What to produce: Turn every line of the entries below into a numbered list, one line per number. Skip the blank lines and leave out the pictures.

(Stored data begins)

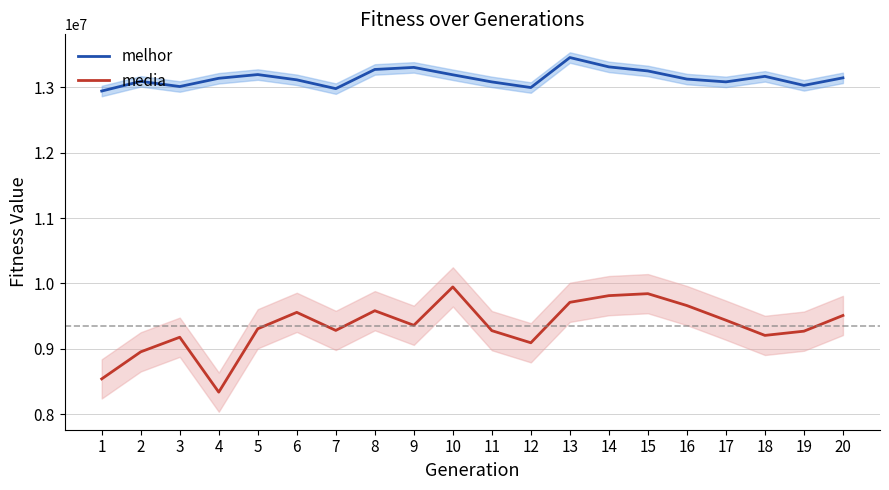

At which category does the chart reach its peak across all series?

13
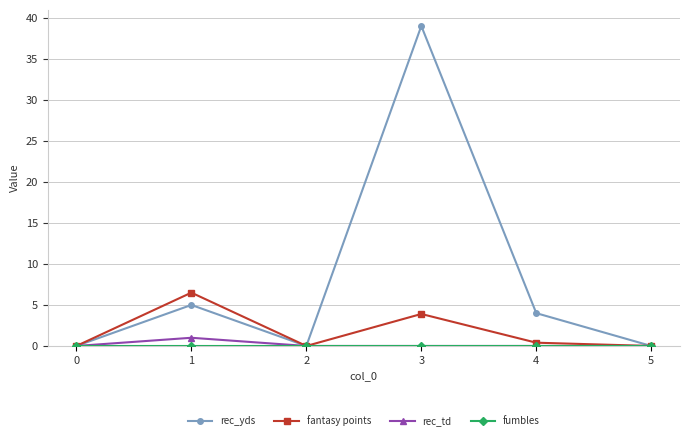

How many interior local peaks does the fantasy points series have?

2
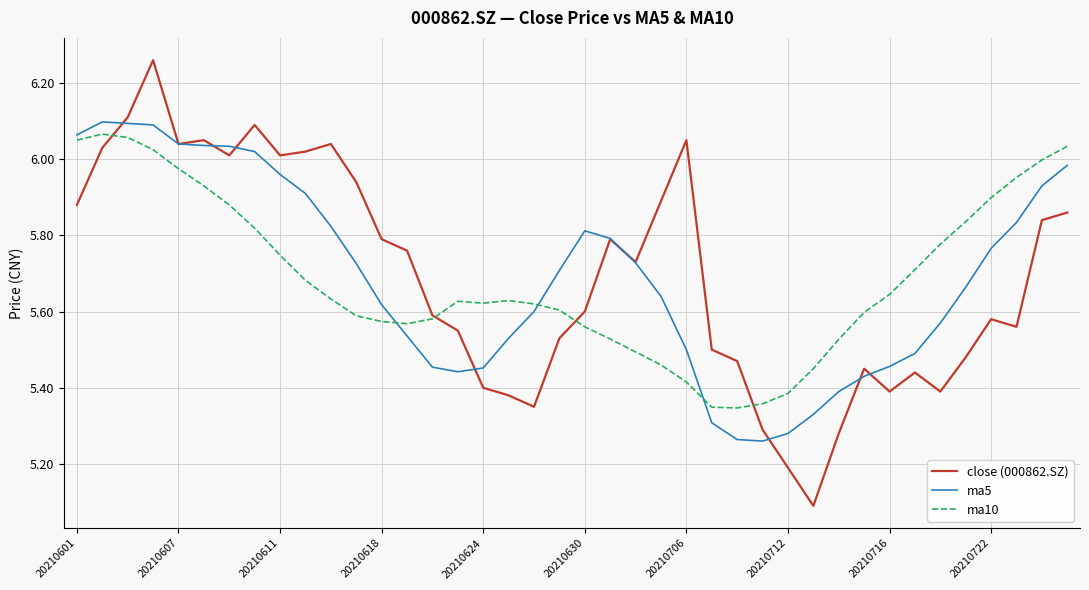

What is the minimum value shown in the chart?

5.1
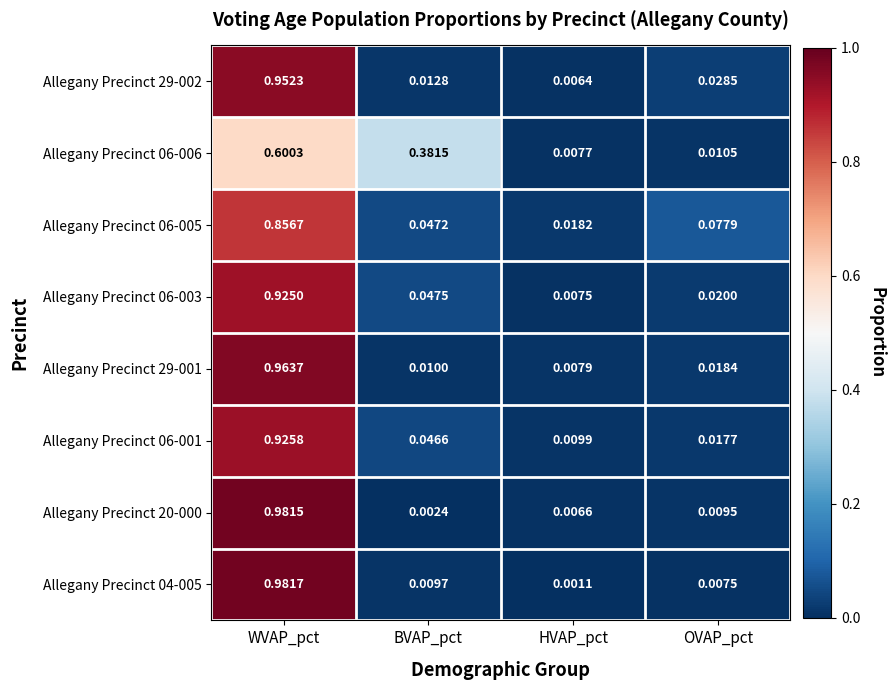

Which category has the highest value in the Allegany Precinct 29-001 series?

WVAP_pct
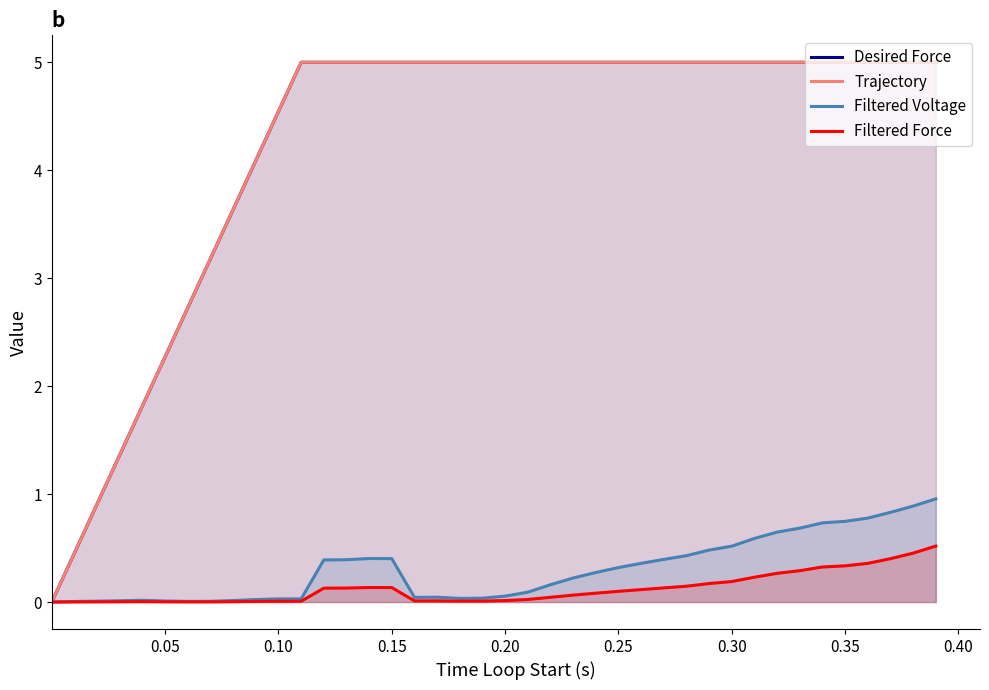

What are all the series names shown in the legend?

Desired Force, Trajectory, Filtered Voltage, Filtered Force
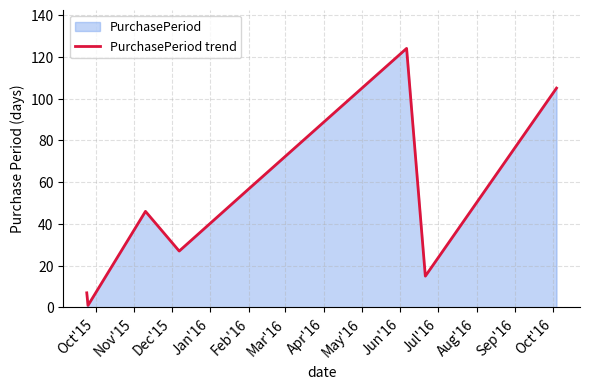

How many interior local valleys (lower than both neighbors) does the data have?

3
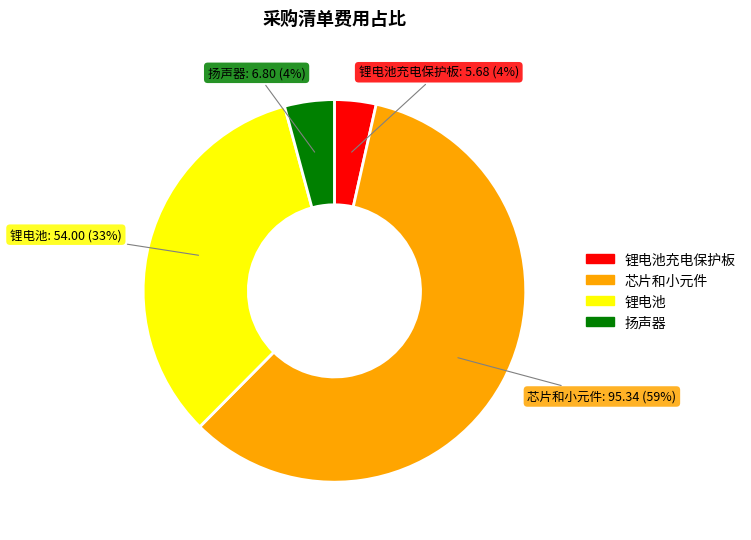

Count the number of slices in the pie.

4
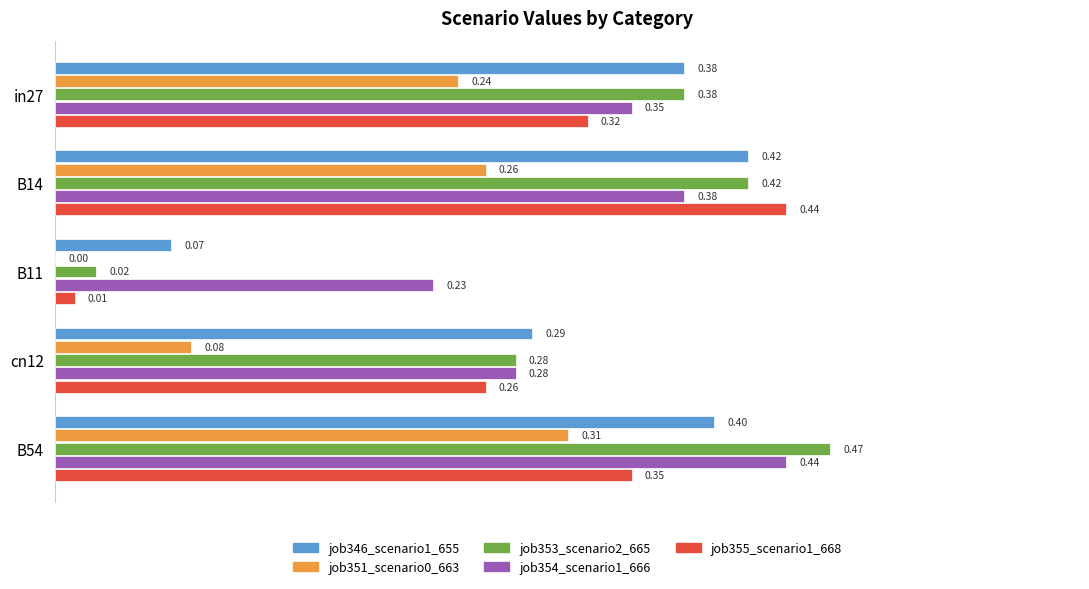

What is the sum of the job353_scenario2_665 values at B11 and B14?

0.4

(Stored data ends)

Exercise solution:
1. At which category does the chart reach its peak across all series?
2. 13
3. How many interior local peaks does the fantasy points series have?
4. 2
5. What is the minimum value shown in the chart?
6. 5.1
7. Which category has the highest value in the Allegany Precinct 29-001 series?
8. WVAP_pct
9. What are all the series names shown in the legend?
10. Desired Force, Trajectory, Filtered Voltage, Filtered Force
11. How many interior local valleys (lower than both neighbors) does the data have?
12. 3
13. Count the number of slices in the pie.
14. 4
15. What is the sum of the job353_scenario2_665 values at B11 and B14?
16. 0.4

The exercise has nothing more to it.